Solomon, stunned into speechlessness, saw his brother standing in the doorway.

“Don’t speak to my brother like that, Varney,” Elijah said coldly.

“Don’t you think that’s my line, Li?” Solomon asked. His heart was racing with fury, but he managed to smile politely at his brother’s Foreign Office superior. “Don’t speak to my brother like that, Varney.”

Varney looked from one to the other of them in fascination. “Oh yes, the twin brother. Does he take after you in that respect, too?”

“None of your damn business!” Solomon said hotly.

“Sol, stop,” Elijah said harshly.

Solomon turned to him in surprise and almost missed Varney’s gleaming, sharp-toothed smile.

“Public morality must be the concern of every citizen,” Varney said. “I imagine that is why the pillory is such a popular spectacle.”

Solomon had a sudden pleasing vision of his hands round Varney’s neck while the man choked and turned purple.

“I am so glad to hear you say so,” Serena said from the doorway, breaking through Solomon’s anger. “Perhaps, as a concerned citizen, you can offer me some advice on a rather delicate matter.”

Varney’s sharklike grin widened. “At your service, Siren.”

Solomon thought murderous thoughts, but he waited, because Serena could hold her own against this toad.

She smiled back and came to stand beside Solomon. “I’ve been thinking of publishing my memoirs.”

Varney’s grin disappeared.

“But you know,” she continued blithely, “there are a few passages I hesitate to include, for fear they will corrupt the impressionable reader. You have sons. Tell me, do you think they would be overly influenced by the frank description of the perversions of certain men of rank?”

Varney flushed and turned away with an impotent snarl. “Tell me about Sacreval, Hathaway.”

“Certainly, my lord,” Elijah said politely. “He escaped through a secret tunnel that runs from the kitchen to the laundry.

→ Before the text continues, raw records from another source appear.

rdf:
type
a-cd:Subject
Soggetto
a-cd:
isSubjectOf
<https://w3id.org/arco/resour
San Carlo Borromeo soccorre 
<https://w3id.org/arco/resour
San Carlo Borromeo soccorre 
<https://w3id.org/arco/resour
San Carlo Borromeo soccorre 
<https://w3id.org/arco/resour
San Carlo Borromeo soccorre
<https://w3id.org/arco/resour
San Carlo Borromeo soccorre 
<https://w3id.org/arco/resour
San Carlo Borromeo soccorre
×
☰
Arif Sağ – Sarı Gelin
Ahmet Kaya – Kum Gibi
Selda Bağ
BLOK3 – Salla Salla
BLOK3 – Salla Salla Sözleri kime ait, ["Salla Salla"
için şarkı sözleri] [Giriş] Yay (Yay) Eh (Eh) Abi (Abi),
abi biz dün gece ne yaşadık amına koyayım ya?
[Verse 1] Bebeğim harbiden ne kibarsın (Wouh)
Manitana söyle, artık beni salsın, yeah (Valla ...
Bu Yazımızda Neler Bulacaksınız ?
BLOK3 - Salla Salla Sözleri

The intelligence I was given had not included mention of this tunnel, so I was unable to have it properly guarded. None of the livery stables in the area would admit to having provided Sacreval with a horse. I have posted scouts on all the major roads leading out of the city and sent men ahead to watch the Cornish coast. He did not get more than a quarter-hour’s start of us. I still have hope of bringing him in before he sets sail.”

Varney swore. “You know there’s no hope of catching him. We can’t blockade all of Cornwall. I take it you’ve had no luck discovering where his couriers land?”

Solomon tried not to look at Serena and not to catch Elijah’s eye.

“None, I’m afraid,” Elijah confirmed.

Varney gnawed on the inside of his cheek. “This was bungled badly.”

Elijah drew himself up. “I assure you that all of us did our best, my lord. The fault was with our information. I had planned to speak to you as soon as possible about the matter. The slip could well have cost Lady Serena, who was Sacreval’s unfortunate hostage, her life. We are all of us very lucky that she escaped with merely a bruise.”

“Very lucky,” Varney said with savage irony.

Serena’s lips twitched.

“Well, keep me informed. I suppose with Boney finally whipped, the Frog can’t do much harm at any rate.” With another seething glance round the room, Varney saw himself out.

Solomon sighed in relief.

“I’m very sorry you had to be subjected to that,” Elijah said stiffly.

Solomon stared at him. “You’re apologizing to me?”

Elijah’s lips tightened. “I know how unpleasant you must find such insinuations.”

Solomon colored a little. “I only wish that our being twins could also convince people I was dashing and enigmatic.”

Elijah looked away, and Solomon wondered what he had said wrong now. “I say, Lady Serena—if I ask you, will you tell me your dirt on Varney?”

Serena glanced sideways at Solomon. “I think your brother might be too squeamish to know.”

He sighed. “I know you’re fine and I’m being foolish, but when I think about you all alone finding out things about Varney that are too lurid to be published—”

“But I wasn’t alone,” Serena said innocently.